> **PROBLEM STATEMENT**
Look through the records, and wherever the string "index" turns up, copy out that line.

> **DATA FOR THIS EXERCISE**
---------------
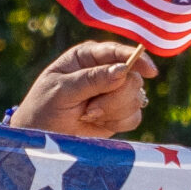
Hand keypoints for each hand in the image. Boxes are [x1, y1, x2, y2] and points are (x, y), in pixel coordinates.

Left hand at [8, 41, 156, 138]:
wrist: (41, 138)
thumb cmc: (44, 107)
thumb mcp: (62, 91)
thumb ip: (91, 80)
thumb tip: (123, 70)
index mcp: (87, 56)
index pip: (117, 51)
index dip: (136, 58)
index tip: (149, 71)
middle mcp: (104, 70)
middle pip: (132, 78)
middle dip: (115, 97)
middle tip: (91, 110)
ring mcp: (113, 92)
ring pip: (136, 98)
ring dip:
---------------
> **WRITTEN RESPONSE**
index mcp: (87, 56)
index pip: (117, 51)
index dip: (136, 58)
index tip: (149, 71)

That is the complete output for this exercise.